All 41 identified tumors were used for radiomic analyses. 78% (32/41) of the initial samples were extracted randomly and oversampled for training. The remaining 22% (9/41) was oversampled in a similar way for subsequent testing. The final cohort comprised 5201 training and 1301 testing samples, both of which were then balanced by SMOTE for positive and negative LRs.
Feature selection
The radiomic features extracted from the contoured region of each tumor were averaged and subsequently normalized across the cohort. To select the radiomic features, a regression method used to improve prediction accuracy by incorporating penalized estimation functions known as Least Absolute Shrinkage and Selection Operator (LASSO) was used [18]. LASSO started feature selection by tuning a parameter (λ). During this process, most covariate coefficients were shrunk to zero, and the remaining features with non-zero coefficients were selected. For each training set, which included the training features with the corresponding training responses (i.e. W1R, ENdR, and IFFF), the features selected by LASSO were used to build the classifiers.

**REQUIRED WORK**
For each statement, say yes or no according to whether it agrees with the radiomics passage, and quote the words of the passage that decide it: (a) The testing set came from 22% of the initial tumor samples. (b) Features whose coefficients LASSO shrank to zero were kept for building the classifiers. (c) The final cohort included 1301 training samples.

**DATA**

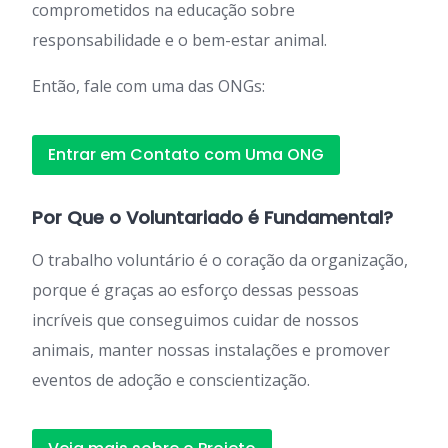
comprometidos na educação sobre
responsabilidade e o bem-estar animal.
Então, fale com uma das ONGs:
Entrar em Contato com Uma ONG
Por Que o Voluntariado é Fundamental?
O trabalho voluntário é o coração da organização,
porque é graças ao esforço dessas pessoas
incríveis que conseguimos cuidar de nossos
animais, manter nossas instalações e promover
eventos de adoção e conscientização.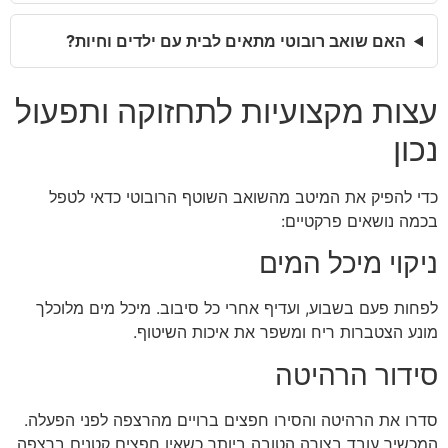
האם שואב רובוטי מתאים לבית עם ילדים וחיות?
עצות מקצועיות לתחזוקה ותפעול
נכון
כדי להפיק את המיטב מהשואב השוטף הרובוטי כדאי לטפל
בכמה נושאים פרקטיים:
ניקוי מיכל המים
לפחות פעם בשבוע, ועדיף אחרי כל סיבוב. מיכל מים מלוכלך
מונע הצטברות ריח ומשפר את איכות השיטוף.
סידור הרהיטה
סדרו את הרהיטה והסירו חפצים ברויים מהרצפה לפני הפעלה.
המכשיר עובד בצורה הטובה ביותר כשאין חפצים קטנים ברצפה.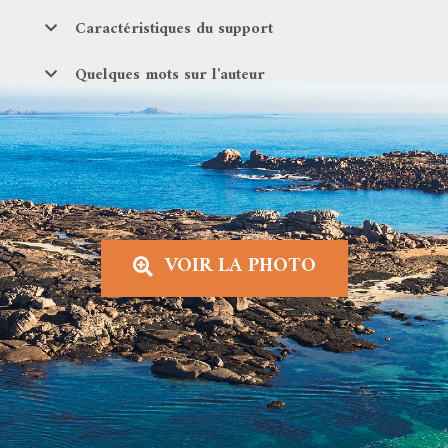
Caractéristiques du support
Quelques mots sur l'auteur
VOIR LA PHOTO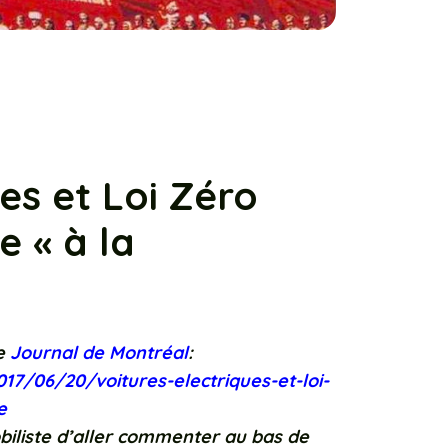
es et Loi Zéro
e « à la
le
Journal de Montréal
:
7/06/20/voitures-electriques-et-loi-
e
iliste d’aller commenter au bas de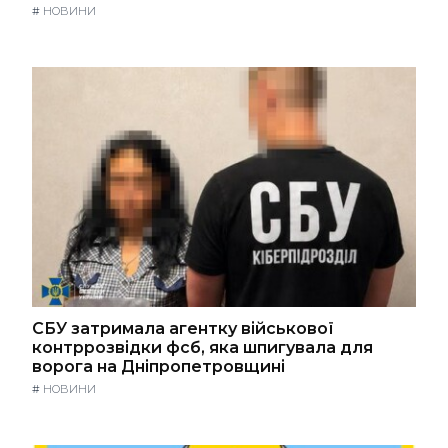
#
НОВИНИ
СБУ затримала агентку військової
контррозвідки фсб, яка шпигувала для
ворога на Дніпропетровщині
#
НОВИНИ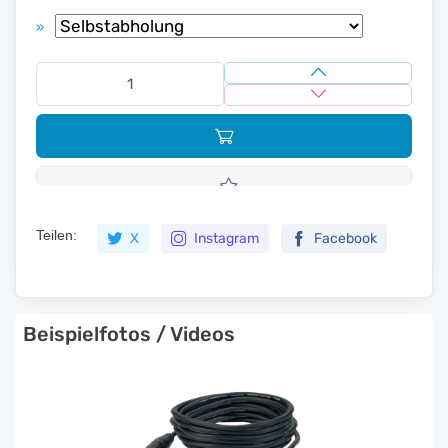
»
Teilen:
X
Instagram
Facebook
Beispielfotos / Videos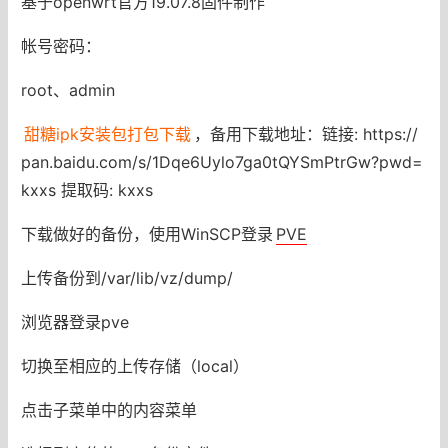
基于openwrt官方19.07.8固件制作
帐号密码：
root、admin
甜糖ipk安装包打包下载
，备用下载地址：链接: https://
pan.baidu.com/s/1Dqe6Uylo7ga0tQYSmPtrGw?pwd=
kxxs 提取码: kxxs
下载做好的备份，使用WinSCP登录
PVE
上传备份到/var/lib/vz/dump/
浏览器登录pve
切换至相应的上传存储（local）
点击子菜单中的内容菜单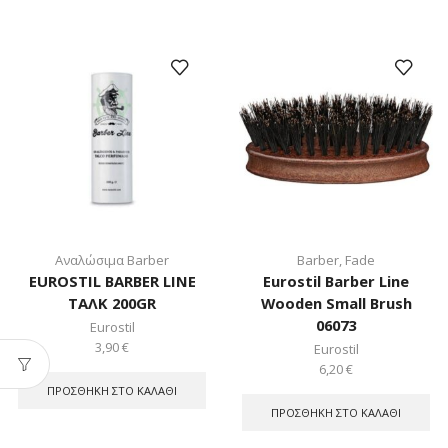
Αναλώσιμα Barber
Barber
,
Fade
EUROSTIL BARBER LINE
Eurostil Barber Line
ΤΑΛΚ 200GR
Wooden Small Brush
06073
Eurostil
3,90
€
Eurostil
6,20
€
ΠΡΟΣΘΉΚΗ ΣΤΟ ΚΑΛΆΘΙ
ΠΡΟΣΘΉΚΗ ΣΤΟ ΚΑΛΆΘΙ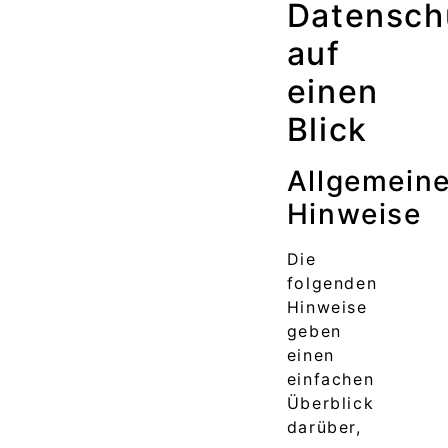
Datensch
auf
einen
Blick
Allgemein
Hinweise
Die
folgenden
Hinweise
geben
einen
einfachen
Überblick
darüber,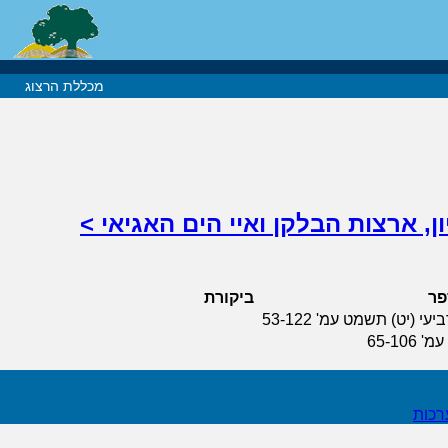
מכללת הרצוג
ן, ארצות הבלקן ואיי הים האגיאי >
פר
ביקורת
(יט) תשמט עמ' 53-122
רכות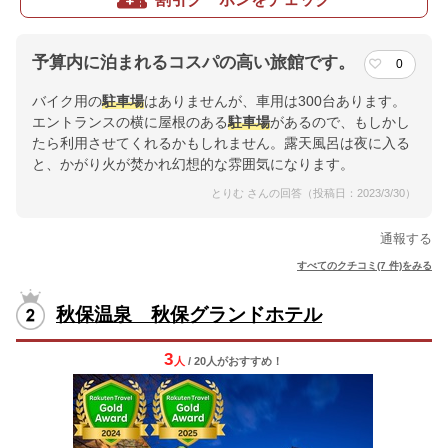
予算内に泊まれるコスパの高い旅館です。
0
バイク用の
駐車場
はありませんが、車用は300台あります。
エントランスの横に屋根のある
駐車場
があるので、もしかし
たら利用させてくれるかもしれません。露天風呂は夜に入る
と、かがり火が焚かれ幻想的な雰囲気になります。
とりむ さんの回答（投稿日：2023/3/30）
通報する
すべてのクチコミ(7 件)をみる
秋保温泉 秋保グランドホテル
3
人
/ 20人
が
おすすめ！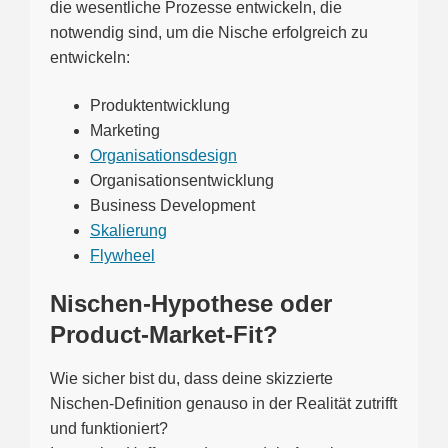
die wesentliche Prozesse entwickeln, die
notwendig sind, um die Nische erfolgreich zu
entwickeln:
Produktentwicklung
Marketing
Organisationsdesign
Organisationsentwicklung
Business Development
Skalierung
Flywheel
Nischen-Hypothese oder
Product-Market-Fit?
Wie sicher bist du, dass deine skizzierte
Nischen-Definition genauso in der Realität zutrifft
und funktioniert?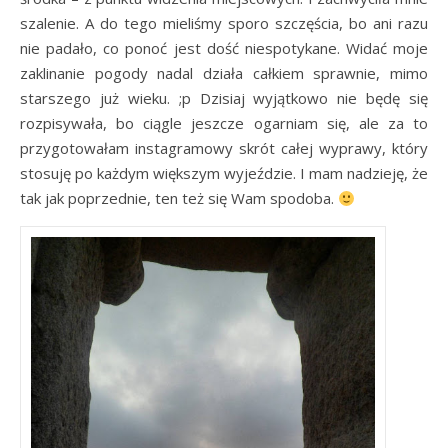
szalenie. A do tego mieliśmy sporo szczęścia, bo ani razu
nie padało, co ponoć jest dość niespotykane. Widać moje
zaklinanie pogody nadal działa całkiem sprawnie, mimo
starszego już wieku. ;p Dzisiaj wyjątkowo nie będę się
rozpisywała, bo ciągle jeszcze ogarniam się, ale za to
przygotowałam instagramowy skrót całej wyprawy, który
stosuję po każdym większym wyjeździe. I mam nadzieję, że
tak jak poprzednie, ten też się Wam spodoba.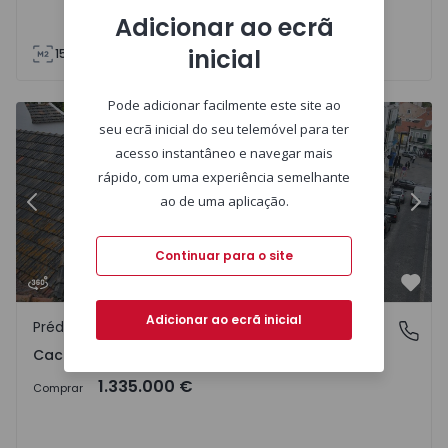
Adicionar ao ecrã
inicial
155
186
65
0
0
Pode adicionar facilmente este site ao
Prédio Almada, Cacilhas - 1158954 - 1
Pr
seu ecrã inicial do seu telemóvel para ter
acesso instantâneo e navegar mais
rápido, com uma experiência semelhante
ao de uma aplicação.
Anterior
Segu
Continuar para o site
Favo
Adicionar ao ecrã inicial
Prédio
Cacilhas, Almada
Cacilhas, Almada
1.335.000 €
Comprar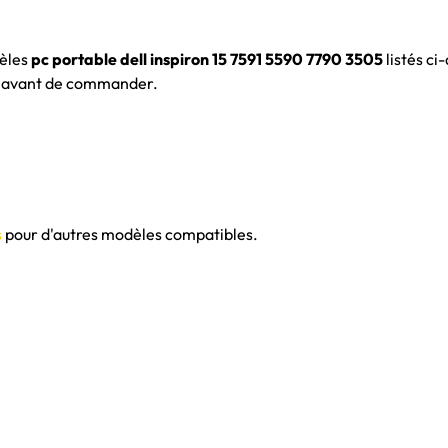
dèles
pc portable dell inspiron 15 7591 5590 7790 3505
listés ci
te avant de commander.
s
pour d'autres modèles compatibles.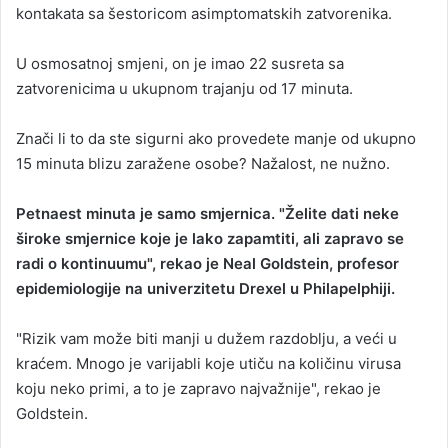
kontakata sa šestoricom asimptomatskih zatvorenika.
U osmosatnoj smjeni, on je imao 22 susreta sa
zatvorenicima u ukupnom trajanju od 17 minuta.
Znači li to da ste sigurni ako provedete manje od ukupno
15 minuta blizu zaražene osobe? Nažalost, ne nužno.
Petnaest minuta je samo smjernica. "Želite dati neke
široke smjernice koje je lako zapamtiti, ali zapravo se
radi o kontinuumu", rekao je Neal Goldstein, profesor
epidemiologije na univerzitetu Drexel u Philapelphiji.
"Rizik vam može biti manji u dužem razdoblju, a veći u
kraćem. Mnogo je varijabli koje utiču na količinu virusa
koju neko primi, a to je zapravo najvažnije", rekao je
Goldstein.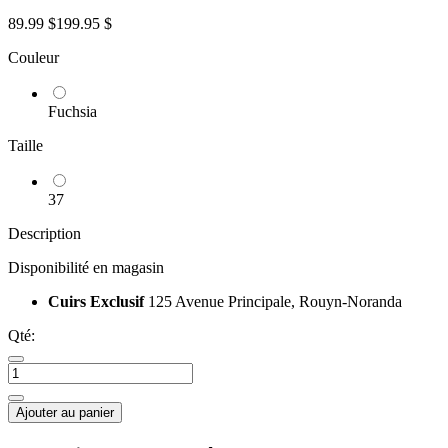
89.99 $
199.95 $
Couleur
Fuchsia
Taille
37
Description
Disponibilité en magasin
Cuirs Exclusif
125 Avenue Principale, Rouyn-Noranda
Qté:
Ajouter au panier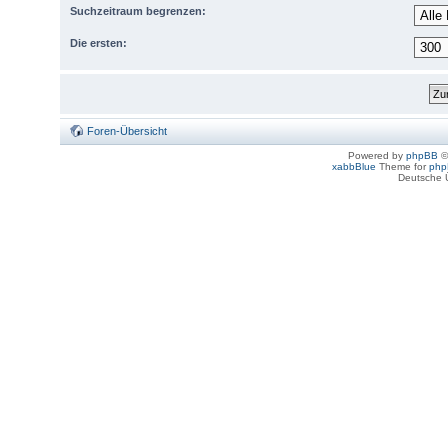
Suchzeitraum begrenzen:
Die ersten:
Foren-Übersicht
Powered by
phpBB
©
xabbBlue
Theme for
php
Deutsche 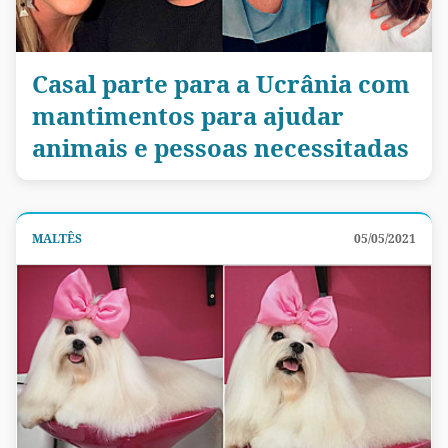
Casal parte para a Ucrânia com
mantimentos para ajudar
animais e pessoas necessitadas
MALTÊS
05/05/2021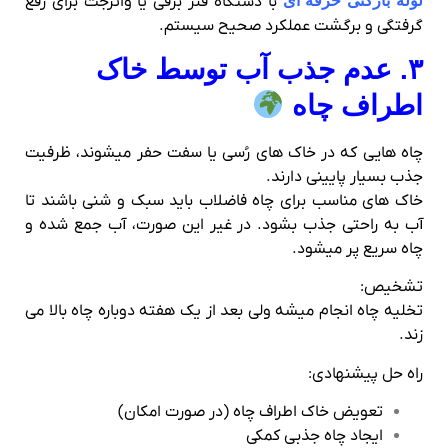
لوله‌ بازکنی حرفه‌ ای
با دستگاه فنر برقی یا واترجت برای رفع
گرفتگی و برگشت عملکرد صحیح سیستم.
۳. عدم جذب آب توسط خاک
اطراف چاه
چاه‌ هایی که در خاک‌ های رُسی یا سفت حفر میشوند، ظرفیت
جذب بسیار پایینی دارند.
خاک‌ های مناسب برای چاه فاضلاب باید سبک و شنی باشند تا
آب به راحتی جذب بشود. در غیر این صورت، آب جمع شده و
چاه سریع پر میشود.
تشخیص:
تخلیه چاه انجام میشه ولی بعد از یک هفته دوباره چاه بالا می‌
زند.
راه‌ حل پیشنهادی:
تعویض خاک اطراف چاه (در صورت امکان)
ایجاد چاه جذبی کمکی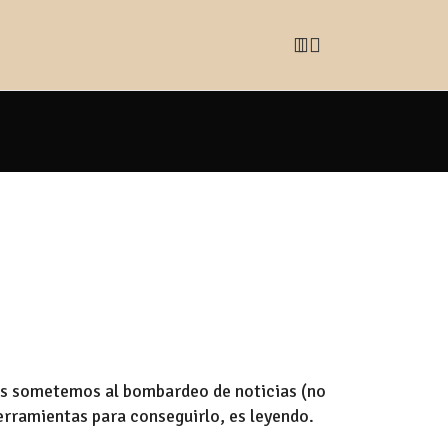
nos sometemos al bombardeo de noticias (no
erramientas para conseguirlo, es leyendo.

**TASK RESULT**
(a) Yes: "The remaining 22% (9/41) was oversampled in a similar way for subsequent testing."
(b) No: "the remaining features with non-zero coefficients were selected."
(c) No: "The final cohort comprised 5201 training and 1301 testing samples"